---------- Records shown

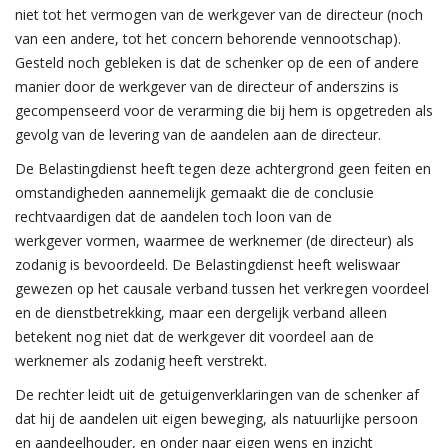
niet tot het vermogen van de werkgever van de directeur (noch
van een andere, tot het concern behorende vennootschap).
Gesteld noch gebleken is dat de schenker op de een of andere
manier door de werkgever van de directeur of anderszins is
gecompenseerd voor de verarming die bij hem is opgetreden als
gevolg van de levering van de aandelen aan de directeur.
De Belastingdienst heeft tegen deze achtergrond geen feiten en
omstandigheden aannemelijk gemaakt die de conclusie
rechtvaardigen dat de aandelen toch loon van de
werkgever vormen, waarmee de werknemer (de directeur) als
zodanig is bevoordeeld. De Belastingdienst heeft weliswaar
gewezen op het causale verband tussen het verkregen voordeel
en de dienstbetrekking, maar een dergelijk verband alleen
betekent nog niet dat de werkgever dit voordeel aan de
werknemer als zodanig heeft verstrekt.
De rechter leidt uit de getuigenverklaringen van de schenker af
dat hij de aandelen uit eigen beweging, als natuurlijke persoon
en aandeelhouder, en onder naar eigen wens en inzicht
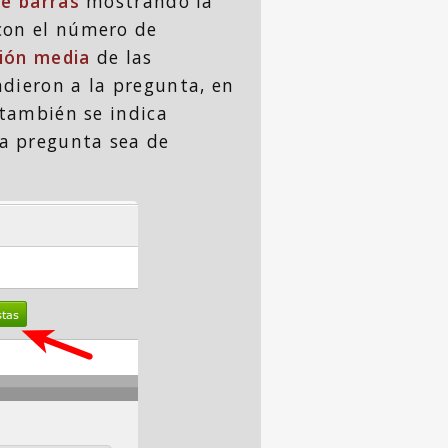
de barras
mostrando la
con el número de
ión media
de las
ndieron a la pregunta, en
 también se indica
a pregunta sea de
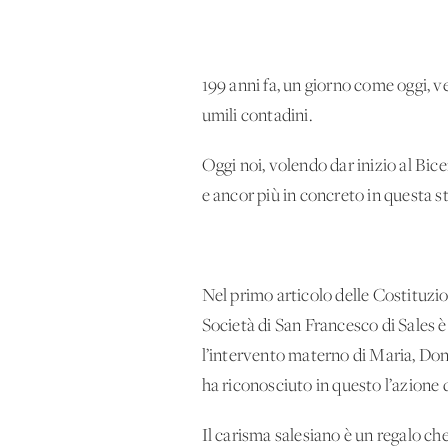
199 anni fa, un giorno come oggi, v
umili contadini.
Oggi noi, volendo dar inizio al Bic
e ancor più in concreto in questa st
Nel primo articolo delle Costituzio
Società di San Francesco di Sales è
l’intervento materno di Maria, Don 
ha riconosciuto in questo l’azione
Il carisma salesiano è un regalo ch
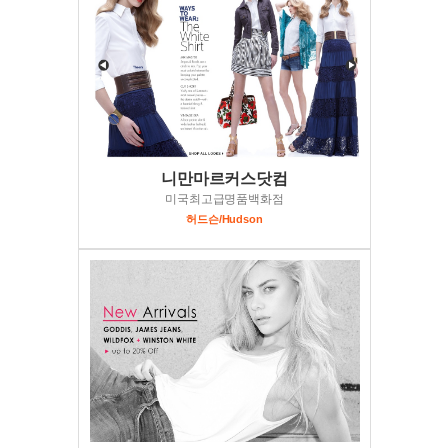
니만마르커스닷컴
미국최고급명품백화점
허드슨/Hudson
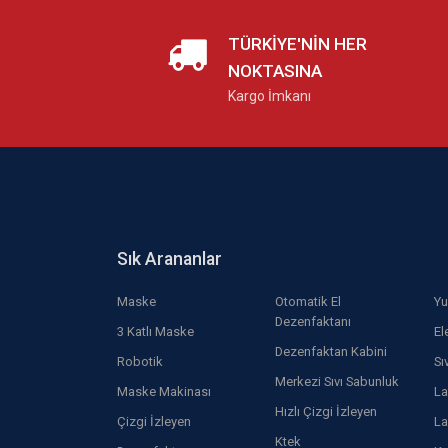
TÜRKIYE'NIN HER
NOKTASINA
Kargo İmkanı
Sık Arananlar
Maske
Otomatik El
Yu
Dezenfaktanı
3 Katlı Maske
El
Dezenfaktan Kabini
Robotik
Sı
Merkezi Sıvı Sabunluk
Maske Makinası
La
Hızlı Çizgi İzleyen
Çizgi İzleyen
La
Ktek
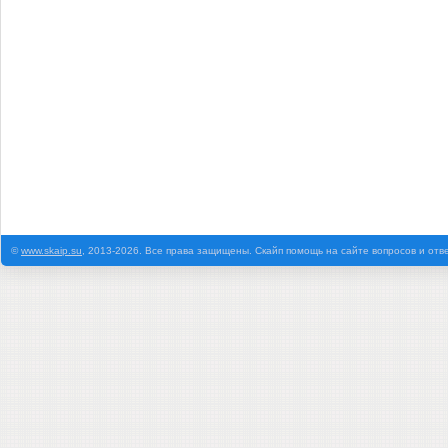
©
www.skaip.su
, 2013-2026. Все права защищены. Скайп помощь на сайте вопросов и отв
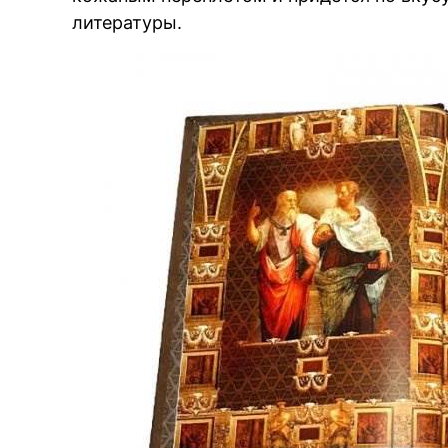
литературы.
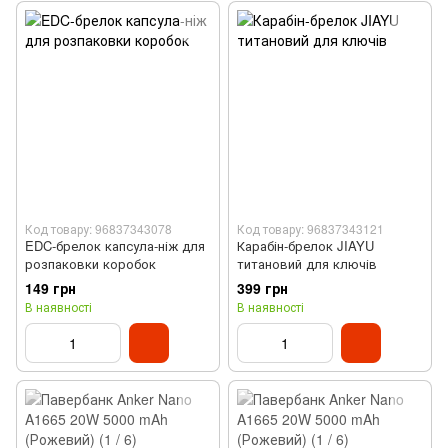
Код товару: 96837343078
Код товару: 96837343121
EDC-брелок капсула-ніж для
Карабін-брелок JIAYU
розпаковки коробок
титановий для ключів
149 грн
399 грн
В наявності
В наявності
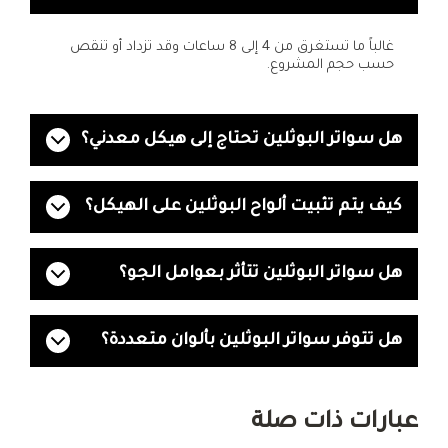
غالباً ما تستغرق من 4 إلى 8 ساعات وقد تزداد أو تنقص
حسب حجم المشروع.
هل سواتر البوثلين تحتاج إلى هيكل معدني؟
كيف يتم تثبيت ألواح البوثلين على الهيكل؟
هل سواتر البوثلين تتأثر بعوامل الجو؟
هل تتوفر سواتر البوثلين بألوان متعددة؟
عبارات ذات صلة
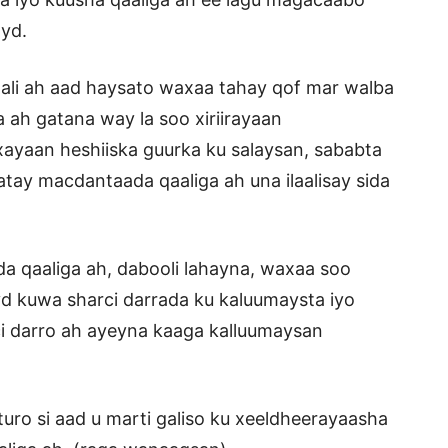
ayd.
li ah aad haysato waxaa tahay qof mar walba
ah gatana way la soo xiriirayaan
ayaan heshiiska guurka ku salaysan, sababta
tay macdantaada qaaliga ah una ilaalisay sida
a qaaliga ah, dabooli lahayna, waxaa soo
ayd kuwa sharci darrada ku kaluumaysta iyo
ci darro ah ayeyna kaaga kalluumaysan
uro si aad u marti galiso ku xeeldheerayaasha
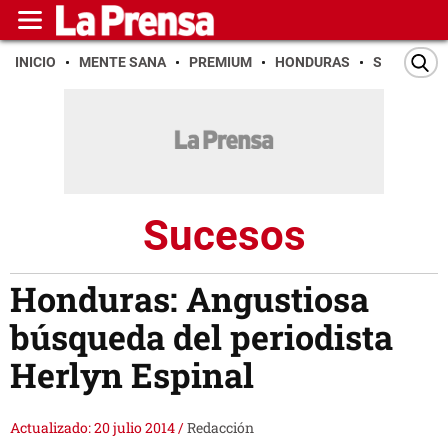
INICIO
MENTE SANA
PREMIUM
HONDURAS
SAN PEDR
Sucesos
Honduras: Angustiosa
búsqueda del periodista
Herlyn Espinal
Actualizado: 20 julio 2014
/
Redacción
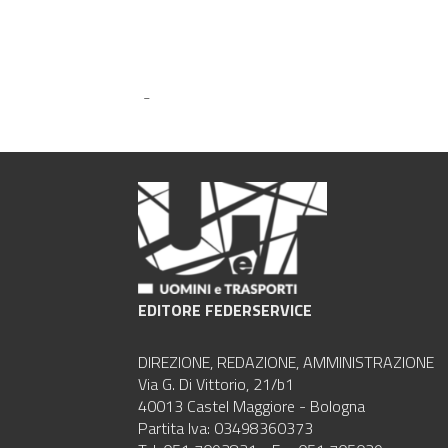
-
EDITORE FEDERSERVICE
DIREZIONE, REDAZIONE, AMMINISTRAZIONE
Via G. Di Vittorio, 21/b1
40013 Castel Maggiore - Bologna
Partita Iva: 03498360373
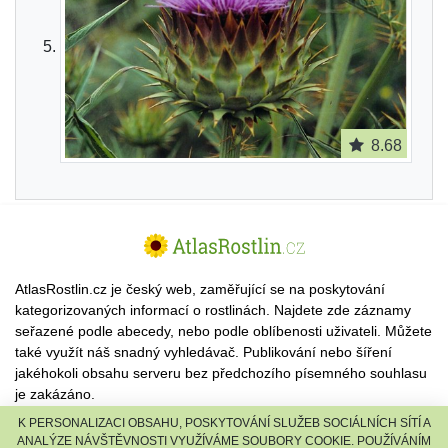
8.68
AtlasRostlin.cz je český web, zaměřující se na poskytování
kategorizovaných informací o rostlinách. Najdete zde záznamy
seřazené podle abecedy, nebo podle oblíbenosti uživateli. Můžete
také využít náš snadný vyhledávač. Publikování nebo šíření
jakéhokoli obsahu serveru bez předchozího písemného souhlasu
je zakázáno.
K PERSONALIZACI OBSAHU, POSKYTOVÁNÍ SLUŽEB SOCIÁLNÍCH SÍTÍ A
© 2026 AtlasRostlin.cz |
TISCALI MEDIA, a.s.
|
Člen skupiny
ANALÝZE NÁVŠTĚVNOSTI VYUŽÍVÁME SOUBORY COOKIE. POUŽÍVÁNÍM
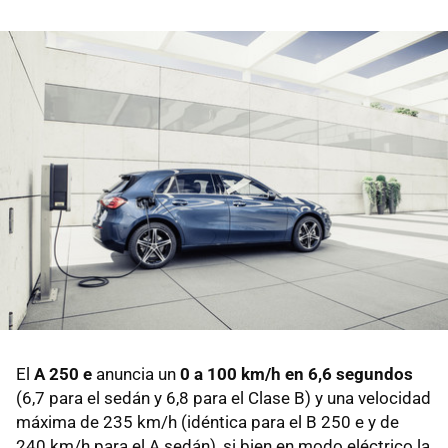
El
A 250 e
anuncia un
0 a 100 km/h en 6,6 segundos
(6,7 para el sedán y 6,8 para el Clase B) y una velocidad
máxima de 235 km/h (idéntica para el B 250 e y de
240 km/h para el A sedán), si bien en modo eléctrico la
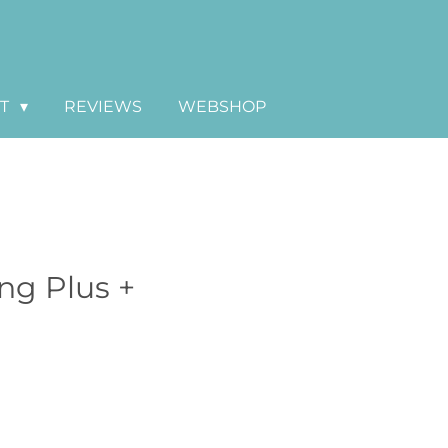
CT
REVIEWS
WEBSHOP
Plus +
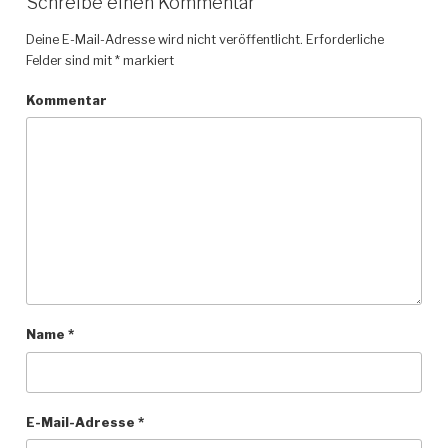
Schreibe einen Kommentar
Deine E-Mail-Adresse wird nicht veröffentlicht.
Erforderliche
Felder sind mit
*
markiert
Kommentar
Name
*
E-Mail-Adresse
*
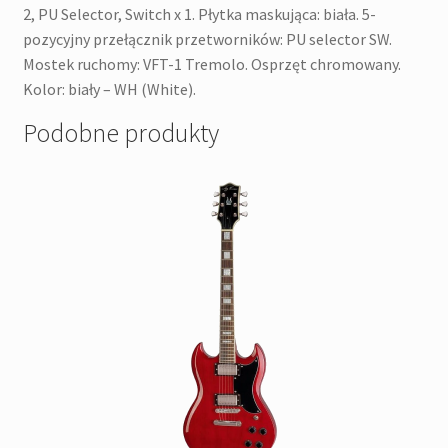
2, PU Selector, Switch x 1. Płytka maskująca: biała. 5-
pozycyjny przełącznik przetworników: PU selector SW.
Mostek ruchomy: VFT-1 Tremolo. Osprzęt chromowany.
Kolor: biały – WH (White).
Podobne produkty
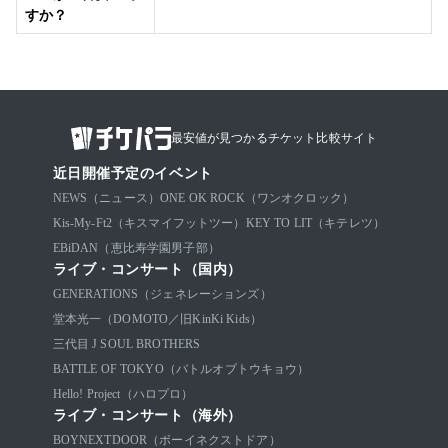
すか？
最安値が見つかるチケット比較サイト
近日開催予定のイベント
NEWS（ニュース）
ONE OK ROCK（ワンオクロック）
Kis-My-Ft2（キスマイフットツー）
KEY TO LIT（キテレツ）
EBiDAN（恵比寿学園男子部）
ライブ・コンサート（国内）
GENERATIONS（ジェネレーションズ）
堂本光一（DOMOTO／旧KinKi Kids）
三代目 J SOUL BROTHERS
BATTLE OF TOKYO（バトルオブトウキョウ）
Hello! Project（ハロプロ）
ライブ・コンサート（海外）
BOYNEXTDOOR（ボーイネクストドア）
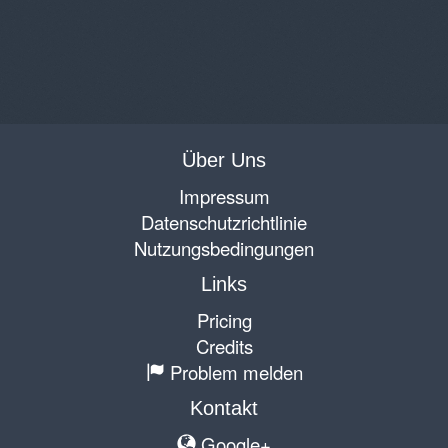
Über Uns
Impressum
Datenschutzrichtlinie
Nutzungsbedingungen
Links
Pricing
Credits
Problem melden
Kontakt
Google+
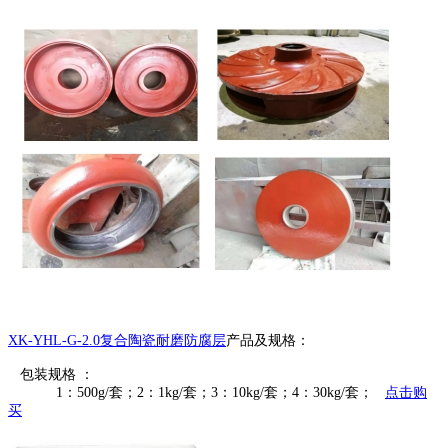
XK-YHL-G-2.0复合陶瓷耐磨防腐层
产品及规格：
包装规格 ：
1：500g/套；2：1kg/套；3：10kg/套；4：30kg/套；
点击购
买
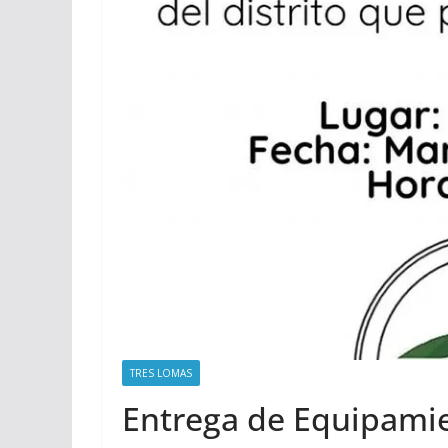
TRES LOMAS
Entrega de Equipamien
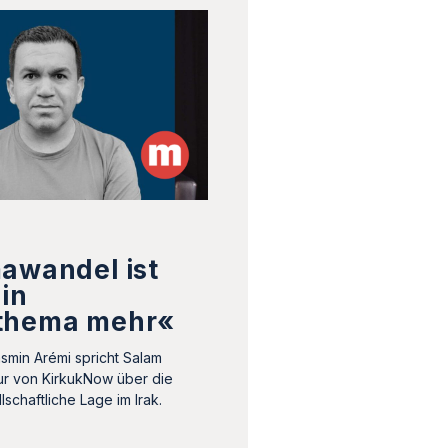
awandel ist
ein
thema mehr«
smin Arémi spricht Salam
r von KirkukNow über die
lschaftliche Lage im Irak.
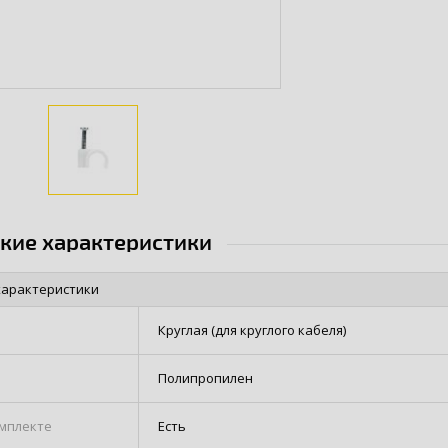
ские характеристики
характеристики
Круглая (для круглого кабеля)
Полипропилен
омплекте
Есть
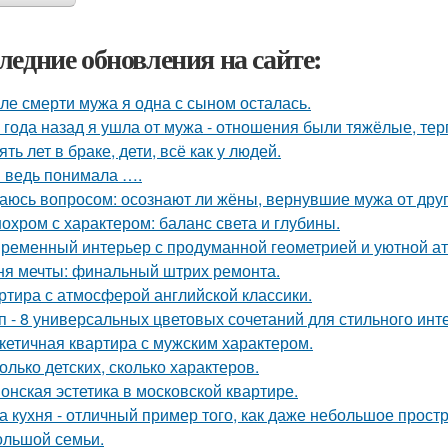
ледние обновления на сайте:
ле смерти мужа я одна с сыном осталась.
 года назад я ушла от мужа - отношения были тяжёлые, тер
ять лет в браке, дети, всё как у людей.
я ведь понимала ….
аюсь вопросом: осознают ли жёны, вернувшие мужа от друго
охром с характером: баланс света и глубины.
ременный интерьер с продуманной геометрией и уютной а
ня мечты: финальный штрих ремонта.
ртира с атмосферой английской классики.
п - 8 универсальных цветовых сочетаний для стильного инт
кетичная квартира с мужским характером.
олько детских, сколько характеров.
онская эстетика в московской квартире.
а кухня - отличный пример того, как даже небольшое прос
ольшой семьи.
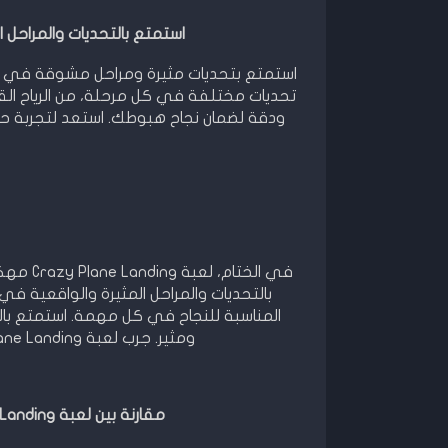
استمتع بالتحديات والمراحل المثيرة في لعبة 
تحديات مختلفة في كل مرحلة، من الرياح الق
في الخت
بالتحديات والمراحل المثيرة والواقعية في 
المناسبة للنجاح في كل مهمة. استمتع با
ومثير. جرب لعبة Crazy Plane Landing مهكرة الآن واستمتع بالتحديات المثيرة!
مقارنة بين لعبة Crazy Plane Landing مهكرة وألعاب أخرى مشابهة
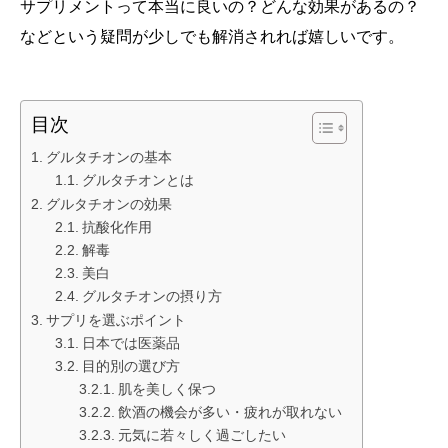
サプリメントって本当に良いの？どんな効果があるの？
などという疑問が少しでも解消されれば嬉しいです。
目次
グルタチオンの基本
グルタチオンとは
グルタチオンの効果
抗酸化作用
解毒
美白
グルタチオンの摂り方
サプリを選ぶポイント
日本では医薬品
目的別の選び方
肌を美しく保つ
飲酒の機会が多い・疲れが取れない
元気に若々しく過ごしたい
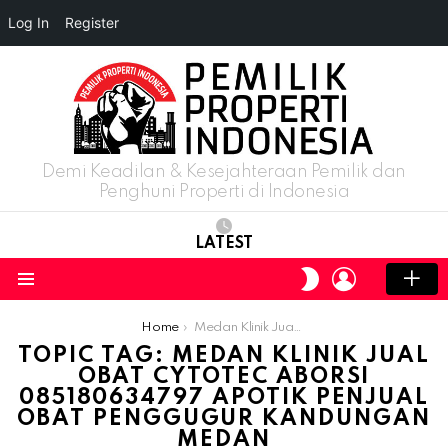
Log In
Register
Demi Keadilan & Kesejahteraan Pemilik dan
Penghuni Properti di Indonesia
LATEST
LOGIN
SWITCH
SKIN
Menu
You are here:
Home
Medan Klinik Jual Obat Cytotec Aborsi 085180634797 Apotik Penjual Obat Penggugur Kandungan Medan
TOPIC TAG: MEDAN KLINIK JUAL
OBAT CYTOTEC ABORSI
085180634797 APOTIK PENJUAL
OBAT PENGGUGUR KANDUNGAN
MEDAN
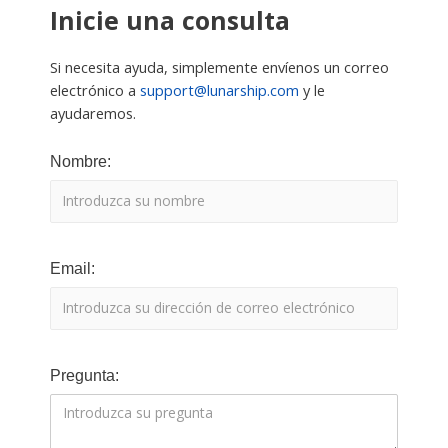
Inicie una consulta
Si necesita ayuda, simplemente envíenos un correo
electrónico a
support@lunarship.com
y le
ayudaremos.
Nombre:
Email:
Pregunta:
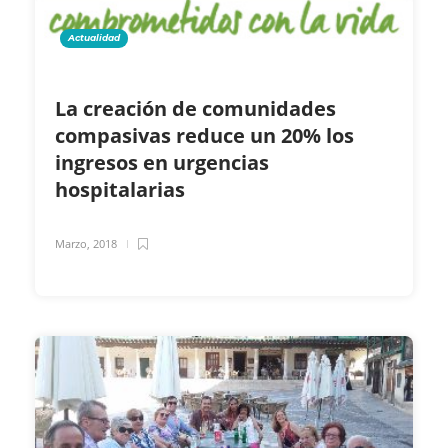
Actualidad
La creación de comunidades
compasivas reduce un 20% los
ingresos en urgencias
hospitalarias
Marzo, 2018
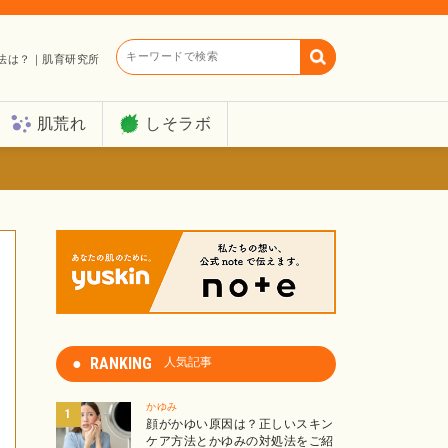
キーワードで検索
法は？｜肌育研究所
肌荒れ
しそラボ
RANKING
人気記事
かゆみ
顔がかゆい原因は？正しいスキン
ケア方法とかゆみの対処法をご紹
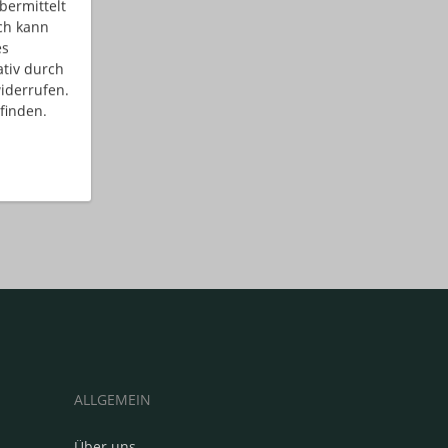
bermittelt
ch kann
es
ativ durch
iderrufen.
finden.
ALLGEMEIN
Über uns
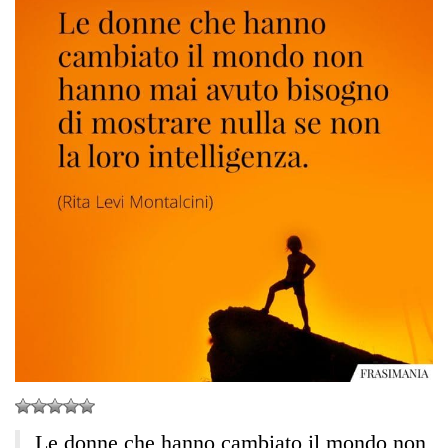
Le donne che hanno cambiato il mondo non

--------------------

◆ Problem: Return every line of the saved entries above, unchanged, from the line containing "Код товару: 96837343078" down to the line containing "عبارات ذات صلة", both included. Omit the picture markers.

◆ Exercise output:
Код товару: 96837343078
Код товару: 96837343121
EDC-брелок капсула-ніж для
Карабін-брелок JIAYU
розпаковки коробок
титановий для ключів
149 грн
399 грн
В наявності
В наявності
غالباً ما تستغرق من 4 إلى 8 ساعات وقد تزداد أو تنقص
حسب حجم المشروع.
هل سواتر البوثلين تحتاج إلى هيكل معدني؟
كيف يتم تثبيت ألواح البوثلين على الهيكل؟
هل سواتر البوثلين تتأثر بعوامل الجو؟
هل تتوفر سواتر البوثلين بألوان متعددة؟
عبارات ذات صلة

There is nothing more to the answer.